Después del entusiasmo de las primeras semanas, la muchacha se resentía de aquella serie ininterrumpida de reveses. A pesar de la proximidad de Navidad, la morosidad era general. Hasta David Barry vacilaba. Al atardecer de un viernes de noviembre, Marty estaba al borde de las lágrimas, agotada y desalentada. Acababa de examinar más de cuatrocientas cajas, observando los agujeros que constelaban la fina película azulada del fondo de los recipientes. Cada agujero suponía un fracaso, el vacío dejado por las células muertas a las que la sustancia antivírica probada no habrá podido proteger de la agresión. En cierto modo, cada agujero equivalía a la firma del virus. Desde la mañana, había contado millares. Ninguna de las diferentes concentraciones de las veintidós sustancias experimentadas durante el día había resultado activa, y aún tenía que controlar una bandeja con dos lotes de catorce cajas. Después de haber contado sus agujeros, a Marty ya sólo le faltaría cerrar sus congeladores, apagar la luz y volver a casa con la muerte en el alma.

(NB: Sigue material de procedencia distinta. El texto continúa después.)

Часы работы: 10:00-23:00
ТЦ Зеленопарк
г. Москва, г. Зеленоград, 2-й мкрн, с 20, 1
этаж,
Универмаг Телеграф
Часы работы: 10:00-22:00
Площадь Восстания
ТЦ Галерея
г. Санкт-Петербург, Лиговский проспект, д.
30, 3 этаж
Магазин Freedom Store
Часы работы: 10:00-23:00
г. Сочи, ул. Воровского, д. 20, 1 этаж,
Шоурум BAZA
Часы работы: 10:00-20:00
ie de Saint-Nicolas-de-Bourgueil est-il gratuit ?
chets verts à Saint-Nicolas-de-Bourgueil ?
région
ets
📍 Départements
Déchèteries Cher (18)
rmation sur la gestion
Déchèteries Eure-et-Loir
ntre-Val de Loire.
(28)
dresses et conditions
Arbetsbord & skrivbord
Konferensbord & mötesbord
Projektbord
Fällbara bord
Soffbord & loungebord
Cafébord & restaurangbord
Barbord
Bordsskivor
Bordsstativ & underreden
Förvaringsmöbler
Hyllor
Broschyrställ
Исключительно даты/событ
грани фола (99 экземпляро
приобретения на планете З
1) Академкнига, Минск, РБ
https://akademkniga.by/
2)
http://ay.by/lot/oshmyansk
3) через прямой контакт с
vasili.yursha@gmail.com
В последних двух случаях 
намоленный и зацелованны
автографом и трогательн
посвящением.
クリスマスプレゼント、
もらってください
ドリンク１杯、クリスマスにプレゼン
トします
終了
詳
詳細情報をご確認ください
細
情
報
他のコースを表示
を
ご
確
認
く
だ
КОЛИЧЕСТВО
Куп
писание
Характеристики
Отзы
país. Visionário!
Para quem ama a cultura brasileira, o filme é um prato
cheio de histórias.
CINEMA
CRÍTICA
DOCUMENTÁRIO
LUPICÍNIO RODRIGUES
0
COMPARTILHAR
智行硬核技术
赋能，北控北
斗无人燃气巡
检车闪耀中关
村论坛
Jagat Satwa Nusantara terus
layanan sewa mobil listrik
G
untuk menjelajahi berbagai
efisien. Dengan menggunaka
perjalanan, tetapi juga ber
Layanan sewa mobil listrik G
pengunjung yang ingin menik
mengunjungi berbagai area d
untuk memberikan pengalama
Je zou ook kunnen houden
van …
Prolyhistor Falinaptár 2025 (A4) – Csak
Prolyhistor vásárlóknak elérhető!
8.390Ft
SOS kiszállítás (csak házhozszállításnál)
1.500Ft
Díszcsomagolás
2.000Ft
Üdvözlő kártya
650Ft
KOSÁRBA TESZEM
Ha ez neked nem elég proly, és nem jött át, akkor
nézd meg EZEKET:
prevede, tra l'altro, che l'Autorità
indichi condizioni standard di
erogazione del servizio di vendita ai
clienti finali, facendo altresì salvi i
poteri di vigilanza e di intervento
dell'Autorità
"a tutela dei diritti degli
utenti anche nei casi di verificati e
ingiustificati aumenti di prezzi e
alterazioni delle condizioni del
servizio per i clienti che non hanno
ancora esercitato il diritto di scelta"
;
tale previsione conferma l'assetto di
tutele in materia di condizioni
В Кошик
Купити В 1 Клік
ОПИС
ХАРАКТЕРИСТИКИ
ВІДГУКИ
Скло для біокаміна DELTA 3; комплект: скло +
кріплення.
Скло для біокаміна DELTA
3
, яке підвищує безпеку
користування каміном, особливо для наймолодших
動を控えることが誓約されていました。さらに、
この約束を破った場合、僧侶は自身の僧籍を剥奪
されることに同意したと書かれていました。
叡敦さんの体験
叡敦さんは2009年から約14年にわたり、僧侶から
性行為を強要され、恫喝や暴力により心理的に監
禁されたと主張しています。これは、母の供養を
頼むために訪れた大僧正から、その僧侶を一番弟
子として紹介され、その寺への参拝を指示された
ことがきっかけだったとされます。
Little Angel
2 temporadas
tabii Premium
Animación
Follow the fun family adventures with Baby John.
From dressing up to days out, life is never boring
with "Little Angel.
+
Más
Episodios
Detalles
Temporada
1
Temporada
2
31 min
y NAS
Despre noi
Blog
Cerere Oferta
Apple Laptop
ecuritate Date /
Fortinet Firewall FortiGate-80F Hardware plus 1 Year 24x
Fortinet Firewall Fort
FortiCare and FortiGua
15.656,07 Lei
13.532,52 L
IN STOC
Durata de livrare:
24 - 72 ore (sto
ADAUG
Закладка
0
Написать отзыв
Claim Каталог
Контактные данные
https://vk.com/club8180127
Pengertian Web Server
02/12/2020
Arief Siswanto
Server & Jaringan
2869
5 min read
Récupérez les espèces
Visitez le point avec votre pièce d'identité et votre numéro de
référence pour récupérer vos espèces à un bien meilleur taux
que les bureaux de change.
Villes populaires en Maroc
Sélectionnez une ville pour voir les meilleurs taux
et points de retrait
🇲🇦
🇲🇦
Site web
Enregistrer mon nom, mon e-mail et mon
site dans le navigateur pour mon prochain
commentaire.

Más adelante, a la joven le costará trabajo reconstruir con detalle lo que pasó entonces. Solamente recordará que sacó del incubador la última bandeja de cajas. Se dispuso, como un autómata, a contar los agujeros del último lote de la jornada. Consignó primero, metódicamente, las referencias; es decir, el número en clave de la sustancia antivírica probada. Lo había escrito ella misma siete días antes, con un rotulador, en la tapa de cada cajita. ¿Era una alucinación? Lo que veían sus ojos, rojos de fatiga, a medida que retiraba las tapas era cada vez, más difícil de creer. No había ni un solo agujero en la capa azulada que tapizaba el fondo de los recipientes. Por costumbre, anotó la hora de su verificación. Eran las 16.57 del viernes 20 de diciembre de 1985. Marty se dejó caer en un taburete, se quitó las gafas y hundió su cabeza entre las manos. «No es posible, no es posible —murmuró varias veces—. He debido de equivocarme. ¿Habré olvidado poner virus en ese lote de cajas? No, es inverosímil; ¿por qué habría cometido ese error sólo en catorce cajas, y no en todas las demás? ¡De pronto me sentí como un Cristóbal Colón descubriendo el Nuevo Mundo con su catalejo!» Corrió hacia el despacho de su jefe Phil Furman.